Dass die CDU in ihrem Antrag von der Bezirksregierung als Kommunalaufsicht gesprochen habe, gehe auf eine Auskunft der Kreisverwaltung zurück, erläuterte Christian Schulze Pellengahr (CDU). "Wir sind da aber nicht festgelegt, welche Behörde prüft," erklärte der Daruper. "Der Antrag hat bewusst das Ziel, eine neutrale Instanz mit der Prüfung zu beauftragen," ergänzte Josef Lütkecosmann (CDU). Die Dringlichkeit sei in hohem Maße politisch gegeben. Es werde ein zunehmend hoher Schaden für die Gemeinde deutlich.
Wolf Haase (SPD) verwies darauf, dass der Rechnungsprüfungsausschuss nicht öffentlich tagt. "Das garantiert nicht die Öffentlichkeit, die wir wollen," erklärte er und schlug daher vor, den CDU-Antrag in einem anderen Ausschuss zu erörtern.
Michael Blümer (SPD) warb dafür, vor einer Prüfung durch die Kommunalaufsicht sollte sich der Rat zuerst selbst Klarheit verschaffen, was ihn damals zu dieser Entscheidung bewogen hat. Welche Informationen lagen vor, welche wurden vorenthalten? Das, so Blümer, könnte im Haupt- und Finanzausschuss erörtert werden, und dazu sollten auch der frühere Bürgermeister Heinz Fliß und der frühere Gemeindedirektor Hartwig Bomholt eingeladen werden.
Politische Dringlichkeit ja, juristische Dringlichkeit nein, das war auch die Meinung von Dr. Martin Geuking (FDP).
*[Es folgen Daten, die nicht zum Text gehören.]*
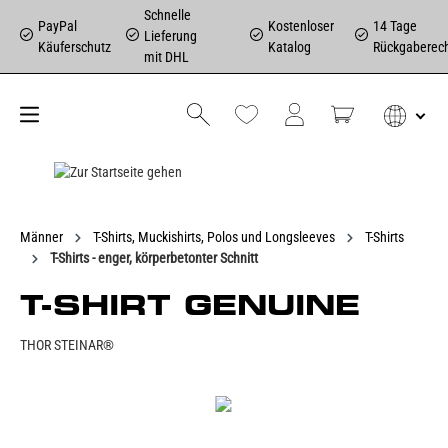
Schnelle
PayPal
Kostenloser
14 Tage
Lieferung
Käuferschutz
Katalog
Rückgaberec
mit DHL
Männer
T-Shirts, Muckishirts, Polos und Longsleeves
T-Shirts
T-Shirts - enger, körperbetonter Schnitt
T-SHIRT GENUINE
THOR STEINAR®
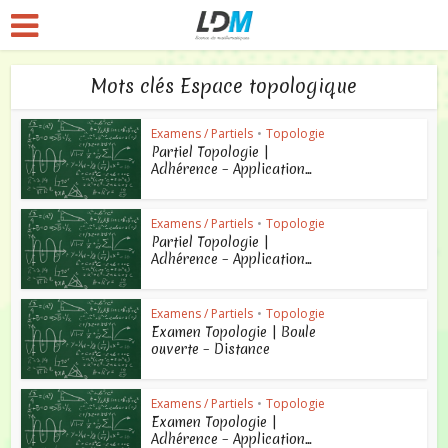
Mots clés Espace topologique
Examens / Partiels
•
Topologie
Partiel Topologie |
Adhérence – Application...
Examens / Partiels
•
Topologie
Partiel Topologie |
Adhérence – Application...
Examens / Partiels
•
Topologie
Examen Topologie | Boule
ouverte – Distance
Examens / Partiels
•
Topologie
Examen Topologie |
Adhérence – Application...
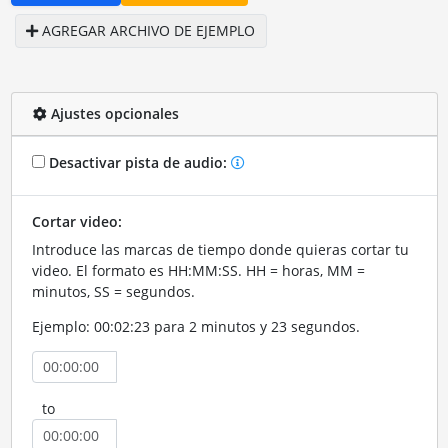
AGREGAR ARCHIVO DE EJEMPLO
Ajustes opcionales
Desactivar pista de audio:
Cortar video:
Introduce las marcas de tiempo donde quieras cortar tu
video. El formato es HH:MM:SS. HH = horas, MM =
minutos, SS = segundos.
Ejemplo: 00:02:23 para 2 minutos y 23 segundos.
to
Er sah noch viele offene Fragen, weshalb auch der Prüfauftrag an die Kommunalaufsicht sehr sorgfältig vorbereitet werden sollte.
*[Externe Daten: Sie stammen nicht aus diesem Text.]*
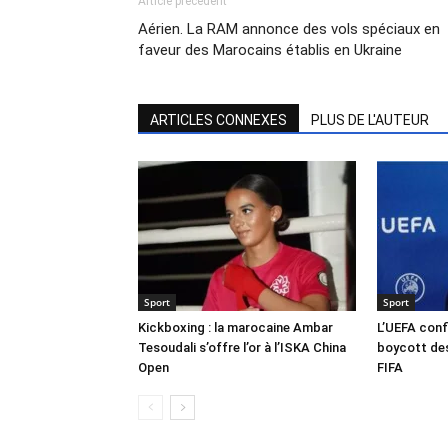
Article précédent
Aérien. La RAM annonce des vols spéciaux en
faveur des Marocains établis en Ukraine
ARTICLES CONNEXES
PLUS DE L'AUTEUR
Sport
Sport
Kickboxing : la marocaine Ambar
L’UEFA conf
Tesoudali s’offre l’or à l’ISKA China
boycott des
Open
FIFA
Rolf Schulz (UBG) warb für eine öffentliche Diskussion mit Bürgerbeteiligung im Haupt- und Finanzausschuss. "Wir sehen den Antrag der CDU als notwendig an, er ist aber nicht vollständig," erklärte Schulz. Die UBG ist der Meinung, dass auch die Ereignisse in den 90er-Jahren untersucht werden müssen.
Für einen Verweis des CDU-Antrags in den Haupt- und Finanzausschuss sprach sich auch Stefan Kohaus (Grüne) aus. Die formale Dringlichkeit sei nicht gegeben.
Wann der Haupt- und Finanzausschuss in der ersten Maihälfte zu einer Sondersitzung zusammenkommt, ist noch offen. Sollte sich kein geeigneter Termin finden, wird sich aber der Gemeinderat in seiner regulären Sitzung am 15. Mai mit dem Thema befassen. Zudem sicherte Bürgermeister Schneider am Dienstagabend zu, den Fragenkatalog der CDU schon einmal vorab der Bezirksregierung zuzuleiten.